EXCEPT FOR THE DRIVE BACK TO U.S. 380, THAT’S TRIN ity. A relaxed visit takes about two hours, not counting driving time. A word about the weather: In 1945 a night of thunderstorms delayed the shot, an example of the New Mexico weather that Oppenheimer called “whimsical.” During my April 2000 visit, there was snow, sleet, rain, sun, and wind. The October open house is usually warm and pleasant.
On the way to and from 380 you may see deer and pronghorn and possibly the impressive African antelope called oryx, or gemsbok, introduced to White Sands in 1969. The missile range is also home to coyotes, wild mustangs, and mountain lions.
Anyone looking for local color should put off the pleasure of another green chili cheeseburger at the Owl and drive east on 380 to Bingham, in 1945 a trading village 20 miles north of Trinity. The Bingham area registered heavy fallout, and even today people tell tall tales of glowing fence posts after the explosion. The town now has only two businesses. On the right going east is Blanchard’s Rock Shop—a low, rambling building, a trailer, and piles of rocks. Allison Nelson is the proprietor. She sells trinitite collected years ago. It goes for $20 to $30 for a quarter-sized piece, or more if especially nice and shiny.
“I sell a lot of it. You have to be careful where you buy it. You can fake trinitite using a welding torch,” Nelson says. She has heard of one piece as big as a dinner plate, perhaps another tall tale, with an asking price of $50,000.
Across the highway, an old but well-kept wooden building holds Bingham Books and General Store. Clayton R. Douglas, the personable storekeeper and owner, sells a few staples like chips and soft drinks but mostly he either publishes or sells politically ultraconservative books and magazines. Sample titles: America in Peril, The Sovereign American’s Handbook, Bulletproof Privacy, Good-Bye April 15th! The author of the last two of these is named Boston T. Party.
Douglas is happy where he is and has no complaints about the Army or White Sands missiles. Occasionally the Army pays him to evacuate his store if a missile test is headed his way. The old alarms about radioactivity also don’t bother him. “There’s an old fellow who still ranches not far from here,” he told me. “He tells a story about how early on the day after the Trinity test he saw some men in white coats carrying little clicking black boxes near his ranch house. He asked them what they were doing, and they said they were looking for radioactivity. He told them he didn’t even own a radio.”
Headed west back on 380, I decided to stop in at the Owl in San Antonio for another $2.75 green chili cheeseburger and a Coors and hope that good-natured Rowena Baca was still on duty. She was, and was pleased to embellish her earlier story of hiding under the bed when the sky turned red.
She said men who called themselves gold prospectors were staying at her family’s general store, hotel, bar, and café establishment during the summer of 1945. Everyone knew that they really were military security people connected to whatever was going on in the desert. One of the “prospectors” told her grandfather, J. E. Miera, that if he stood outside his bar before sunrise on Monday the sixteenth, he would see something no one had seen before.
The test, the red sky, and her grandmother Teresa screaming were only the beginning for her family, said Mrs. Baca. “My mother stayed furious for years. San Antonio was not evacuated. We got no warning, nothing. She was mad.”
As she turned to take an order, I asked her if she had ever visited Trinity. “Yeah, I’ve been out there. There’s really not much to see.”

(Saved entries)

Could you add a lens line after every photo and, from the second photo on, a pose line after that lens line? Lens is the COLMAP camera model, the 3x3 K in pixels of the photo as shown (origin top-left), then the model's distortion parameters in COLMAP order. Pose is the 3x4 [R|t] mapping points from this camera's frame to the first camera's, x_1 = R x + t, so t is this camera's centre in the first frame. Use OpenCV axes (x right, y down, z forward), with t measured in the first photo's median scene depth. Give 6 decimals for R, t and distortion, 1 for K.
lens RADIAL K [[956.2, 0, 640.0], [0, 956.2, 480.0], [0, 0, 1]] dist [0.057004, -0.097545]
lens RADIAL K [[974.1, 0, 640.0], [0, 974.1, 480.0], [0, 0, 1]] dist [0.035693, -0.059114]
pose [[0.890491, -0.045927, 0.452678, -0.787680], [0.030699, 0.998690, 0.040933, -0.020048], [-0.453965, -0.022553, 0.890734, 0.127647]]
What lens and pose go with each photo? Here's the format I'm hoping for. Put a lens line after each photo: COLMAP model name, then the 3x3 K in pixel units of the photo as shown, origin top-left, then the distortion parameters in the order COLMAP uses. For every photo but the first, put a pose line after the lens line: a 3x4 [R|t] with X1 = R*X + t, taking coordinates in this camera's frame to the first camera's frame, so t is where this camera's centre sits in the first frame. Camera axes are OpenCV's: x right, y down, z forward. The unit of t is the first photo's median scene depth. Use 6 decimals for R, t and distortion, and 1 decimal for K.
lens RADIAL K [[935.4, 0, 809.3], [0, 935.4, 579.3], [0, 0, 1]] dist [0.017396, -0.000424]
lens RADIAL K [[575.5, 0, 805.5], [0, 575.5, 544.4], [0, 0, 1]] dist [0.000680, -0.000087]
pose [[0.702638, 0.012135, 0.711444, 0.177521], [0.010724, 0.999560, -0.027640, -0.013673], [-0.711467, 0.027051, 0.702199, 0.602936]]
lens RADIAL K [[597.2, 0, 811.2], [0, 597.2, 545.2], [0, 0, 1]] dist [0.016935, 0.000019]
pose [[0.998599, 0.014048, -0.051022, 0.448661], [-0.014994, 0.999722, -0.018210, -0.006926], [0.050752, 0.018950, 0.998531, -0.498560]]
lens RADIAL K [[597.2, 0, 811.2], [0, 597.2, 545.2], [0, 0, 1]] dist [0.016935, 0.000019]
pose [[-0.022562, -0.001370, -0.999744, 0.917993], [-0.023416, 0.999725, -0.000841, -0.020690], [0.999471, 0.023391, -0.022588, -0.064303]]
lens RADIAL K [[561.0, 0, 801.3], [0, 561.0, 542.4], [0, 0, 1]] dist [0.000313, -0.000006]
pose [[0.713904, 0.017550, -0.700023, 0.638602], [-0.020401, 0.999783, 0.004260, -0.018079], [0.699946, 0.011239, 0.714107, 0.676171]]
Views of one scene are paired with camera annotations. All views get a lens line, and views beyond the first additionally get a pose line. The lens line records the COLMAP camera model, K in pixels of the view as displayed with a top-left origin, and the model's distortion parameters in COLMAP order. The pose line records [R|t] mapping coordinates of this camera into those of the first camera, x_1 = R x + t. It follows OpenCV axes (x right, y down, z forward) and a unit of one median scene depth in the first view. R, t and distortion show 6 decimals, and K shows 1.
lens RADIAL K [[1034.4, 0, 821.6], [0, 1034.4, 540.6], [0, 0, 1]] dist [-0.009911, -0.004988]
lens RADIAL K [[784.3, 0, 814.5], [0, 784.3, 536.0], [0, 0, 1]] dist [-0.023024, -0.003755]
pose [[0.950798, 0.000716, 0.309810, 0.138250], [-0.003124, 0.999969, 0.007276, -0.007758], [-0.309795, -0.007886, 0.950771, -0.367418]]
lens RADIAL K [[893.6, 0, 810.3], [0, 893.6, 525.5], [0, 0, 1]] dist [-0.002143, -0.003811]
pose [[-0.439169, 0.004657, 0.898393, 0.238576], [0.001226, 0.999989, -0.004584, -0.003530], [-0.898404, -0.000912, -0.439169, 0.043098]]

● WHAT THIS EXERCISE ASKS:
1. From the text about visiting Trinity, reproduce the passage starting at "On the way to" and ending at "and mountain lions.".
2. According to the text about visiting Trinity, in what year was the oryx introduced to White Sands?
The rows are separate material and have no connection to the text.

● ANSWERS BY TASK:
1.
On the way to and from 380 you may see deer and pronghorn and possibly the impressive African antelope called oryx, or gemsbok, introduced to White Sands in 1969. The missile range is also home to coyotes, wild mustangs, and mountain lions.

2. 1969